尊产生于三代之初,曾是青铜礼器中的重要品种,其体态端正庄严,是古代君主祭天祀神时的重要器物。但在宋人陈清波所绘《瑶台步月图册》中便可见以尊插花的图像。自明代开始,尊便成为重要的花器了,这在明人关于瓶花的多部著述中都可见到。明清以降,尊的造型开始发生改变,成为近似于渣斗的造型,如清汪承霈所绘《万年花甲》中便以一件红色渣斗型盆栽种蒲草营造文人桌上小景。

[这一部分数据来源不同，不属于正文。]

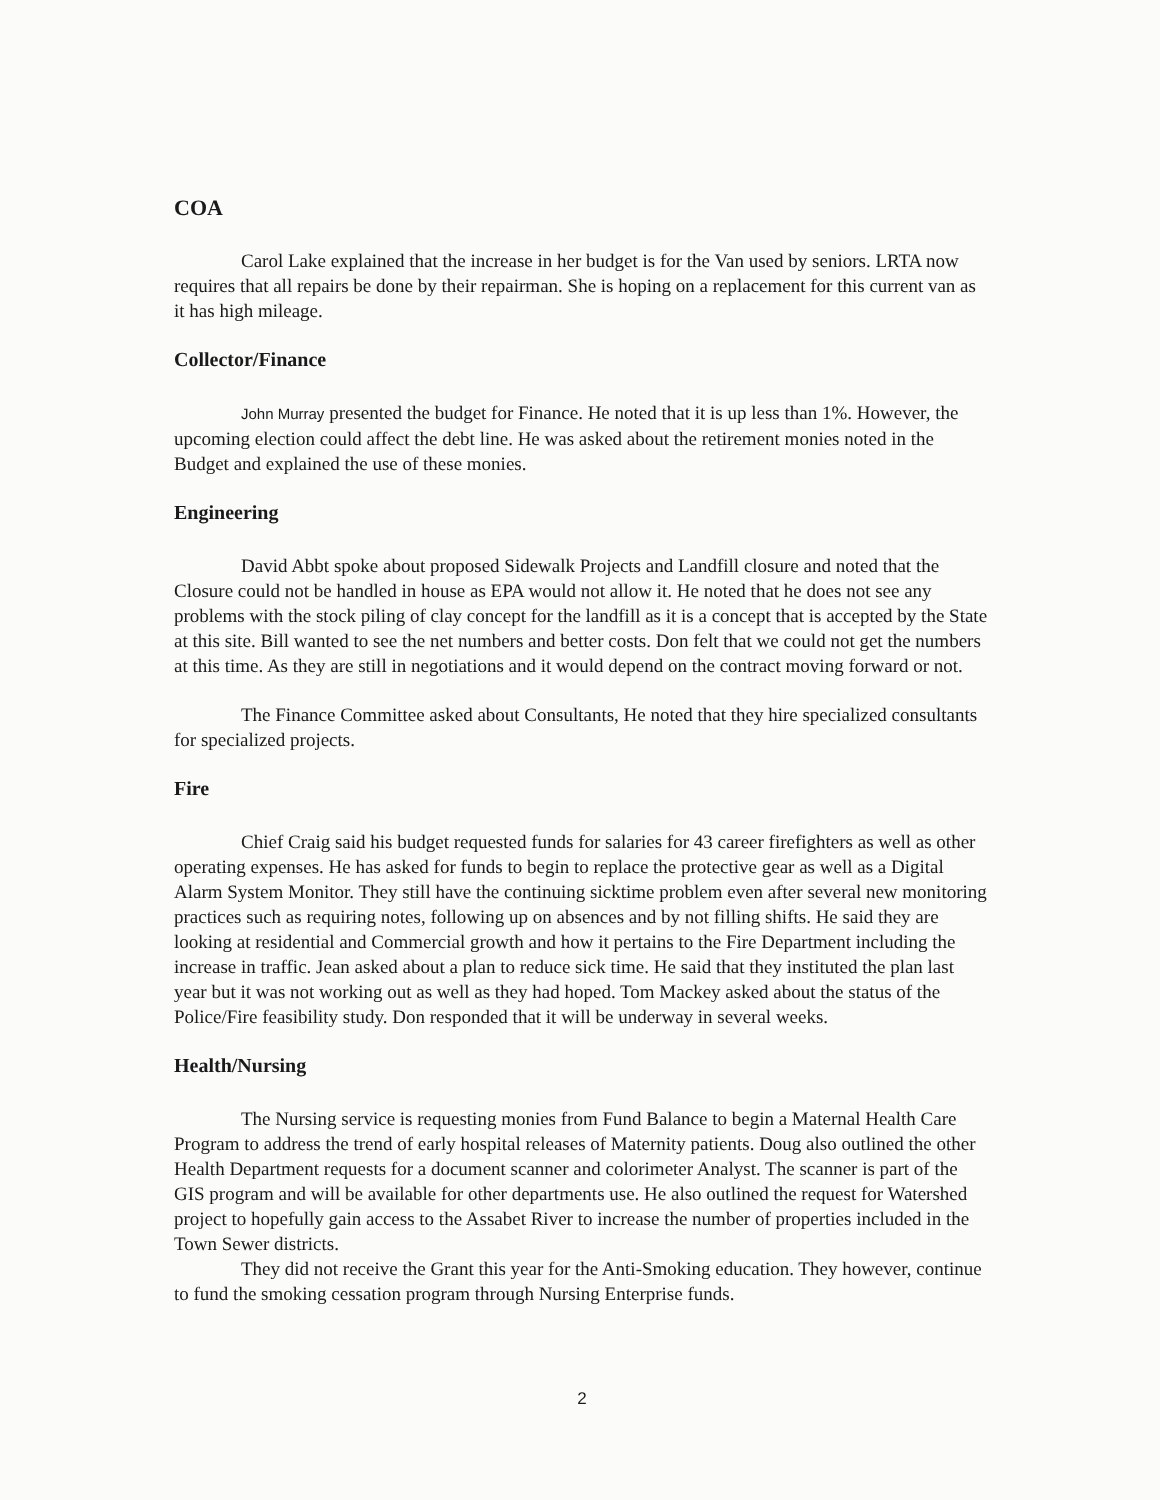COA
Carol Lake explained that the increase in her budget is for the Van used by seniors. LRTA now requires that all repairs be done by their repairman. She is hoping on a replacement for this current van as it has high mileage.
Collector/Finance
John Murray presented the budget for Finance. He noted that it is up less than 1%. However, the upcoming election could affect the debt line. He was asked about the retirement monies noted in the Budget and explained the use of these monies.
Engineering
David Abbt spoke about proposed Sidewalk Projects and Landfill closure and noted that the Closure could not be handled in house as EPA would not allow it. He noted that he does not see any problems with the stock piling of clay concept for the landfill as it is a concept that is accepted by the State at this site. Bill wanted to see the net numbers and better costs. Don felt that we could not get the numbers at this time. As they are still in negotiations and it would depend on the contract moving forward or not.
The Finance Committee asked about Consultants, He noted that they hire specialized consultants for specialized projects.
Fire
Chief Craig said his budget requested funds for salaries for 43 career firefighters as well as other operating expenses. He has asked for funds to begin to replace the protective gear as well as a Digital Alarm System Monitor. They still have the continuing sicktime problem even after several new monitoring practices such as requiring notes, following up on absences and by not filling shifts. He said they are looking at residential and Commercial growth and how it pertains to the Fire Department including the increase in traffic. Jean asked about a plan to reduce sick time. He said that they instituted the plan last year but it was not working out as well as they had hoped. Tom Mackey asked about the status of the Police/Fire feasibility study. Don responded that it will be underway in several weeks.
Health/Nursing
The Nursing service is requesting monies from Fund Balance to begin a Maternal Health Care Program to address the trend of early hospital releases of Maternity patients. Doug also outlined the other Health Department requests for a document scanner and colorimeter Analyst. The scanner is part of the GIS program and will be available for other departments use. He also outlined the request for Watershed project to hopefully gain access to the Assabet River to increase the number of properties included in the Town Sewer districts.
They did not receive the Grant this year for the Anti-Smoking education. They however, continue to fund the smoking cessation program through Nursing Enterprise funds.
2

花觚也是古代文人生活中常见的一种花器,其中所插多为兰蕙一类枝条高耸的花材,历代遗物出土很多,如南宋官窑遗址及金鱼村窖藏中都出现了大量的瓷觚,由于觚也曾是三代重要的青铜酒器,故而“花觚”这个词语出现的较晚,目前所知当为明代。有关于花觚的具体使用形式,在明代画家的画作中已经得到了充分的展现,如谢环的《杏林雅集图卷》、沈周的《琴士图卷》、《林亭佳趣》等。清代的景德镇更是烧造大量的单色釉、青花及釉上彩瓷花觚。
[宋]陈清波《瑶台步月图》
北宋《三十一孔瓷花器》
[清]汪承霈《万年花甲》
清乾隆《青花六联瓶》
明正德《青花阿拉伯文七孔花插》
(4)因时风世俗而生发的创新型花器
五代时期出现了一种十分特殊的花器——占景盘。“郭江州有巧思,多创物,见遗占景盘。铜为之,花唇,平底,深四寸许,底上出细筒,殆数十,每用时满添清水,择繁花插筒中,可留十余日不衰。”(《清异录》,卷三)虽然,目前我们并未找到明确标记为占景盘的存世图像,但从这段文字描述中不难想见其原初形式当为一大铜盘中焊接着数十根竖立的细铜筒,在使用时注满清水,花卉的枝干部分可分别插放在筒中,这样的好处在于可按照艺术构思的需求控制花枝的走向、方位,同时还能尽量延长花朵的盛放时间。由此可见,这与后来的花艺辅助器“剑山”有一定的相似之处。及至宋代,这种设计也被引入到陶瓷花器的制作中来,现藏于台北故宫博物院的一件北宋多孔青瓷花器应当就是占景盘的设计延续。当然,古人并不会仅仅将设计的思维停留在对已有器物的单纯模仿上,仅就“占景盘”这一多孔造型特征,明清时期的宫廷及民间用瓷中就出现了许多改良创新型的花器。如明代正德年间的青花阿拉伯文七孔花插是一件造型奇特的多孔花器,虽然有学者认为这件球形容器可能是香器的一种,但因其球体与底座为一体,并不便于置放燃烧香料,所以,目前普遍认为这应当是对“占景盘”的改良型设计。在这个基础上,乾隆年间的这件冬青福寿海棠式瓶也延续了同样的功能特征,口部的镂空盘长结恰好可起到间隔花枝的作用。另一件同时期的青花六联瓶则舍弃了“占景盘”外部的盘,直接将各个小瓶联结到一起,根据内务府造办处珐琅作档案中“七月二十一日作得五管花插一件……八月十四日做得六管花插”的记载便基本可以确定这种器物的功能。而且,这种多管花器也许还与国外的陶瓷文化产生了交流与融合。荷兰代尔夫特陶瓷工厂中却有此类多管花器的生产传统,目前尚不能确定龙泉窑多管瓶与荷兰多管花器之间是否存在模仿与学习的过程,但不可否认的是,占景盘在中国古代插花艺术的发展过程中确实有着极为重大的意义,它的出现是从器具设计的角度推动了插花形式的革新与改良。
清乾隆《冬青福寿海棠式瓶》
荷兰代尔夫特陶瓷生产的多管花器
荷兰代尔夫特陶瓷生产的多管花器
中国古代文人对花器的审美有着一套独特的理论系统,他们既注重雅致的色彩,也关心流畅的造型线条,并不断地创造出具有新意也不失传统趣味的花器来满足他们不断变化的审美需求,事实上,这一创新意识也依然是当代陶瓷花器创作设计中的核心。